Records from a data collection
────────────────────

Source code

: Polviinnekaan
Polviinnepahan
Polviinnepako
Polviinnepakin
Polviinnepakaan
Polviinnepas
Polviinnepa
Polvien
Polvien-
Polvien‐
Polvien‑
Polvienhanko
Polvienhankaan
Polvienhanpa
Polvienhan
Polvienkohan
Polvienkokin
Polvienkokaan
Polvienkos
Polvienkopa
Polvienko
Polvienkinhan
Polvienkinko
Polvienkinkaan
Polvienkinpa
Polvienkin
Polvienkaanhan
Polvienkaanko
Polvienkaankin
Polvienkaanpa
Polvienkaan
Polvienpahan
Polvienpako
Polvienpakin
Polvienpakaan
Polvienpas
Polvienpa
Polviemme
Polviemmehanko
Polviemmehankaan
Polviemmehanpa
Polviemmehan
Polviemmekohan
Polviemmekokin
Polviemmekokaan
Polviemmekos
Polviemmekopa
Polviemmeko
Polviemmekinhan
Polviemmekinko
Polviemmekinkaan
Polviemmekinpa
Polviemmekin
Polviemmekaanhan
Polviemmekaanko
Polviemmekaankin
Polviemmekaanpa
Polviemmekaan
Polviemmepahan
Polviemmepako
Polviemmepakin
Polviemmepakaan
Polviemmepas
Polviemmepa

────────────────────

This exercise requires that all of the entries be repeated exactly.

◆ RESPONSE TO THE TASK ◆
Source code

: Polviinnekaan
Polviinnepahan
Polviinnepako
Polviinnepakin
Polviinnepakaan
Polviinnepas
Polviinnepa
Polvien
Polvien-
Polvien‐
Polvien‑
Polvienhanko
Polvienhankaan
Polvienhanpa
Polvienhan
Polvienkohan
Polvienkokin
Polvienkokaan
Polvienkos
Polvienkopa
Polvienko
Polvienkinhan
Polvienkinko
Polvienkinkaan
Polvienkinpa
Polvienkin
Polvienkaanhan
Polvienkaanko
Polvienkaankin
Polvienkaanpa
Polvienkaan
Polvienpahan
Polvienpako
Polvienpakin
Polvienpakaan
Polvienpas
Polvienpa
Polviemme
Polviemmehanko
Polviemmehankaan
Polviemmehanpa
Polviemmehan
Polviemmekohan
Polviemmekokin
Polviemmekokaan
Polviemmekos
Polviemmekopa
Polviemmeko
Polviemmekinhan
Polviemmekinko
Polviemmekinkaan
Polviemmekinpa
Polviemmekin
Polviemmekaanhan
Polviemmekaanko
Polviemmekaankin
Polviemmekaanpa
Polviemmekaan
Polviemmepahan
Polviemmepako
Polviemmepakin
Polviemmepakaan
Polviemmepas
Polviemmepa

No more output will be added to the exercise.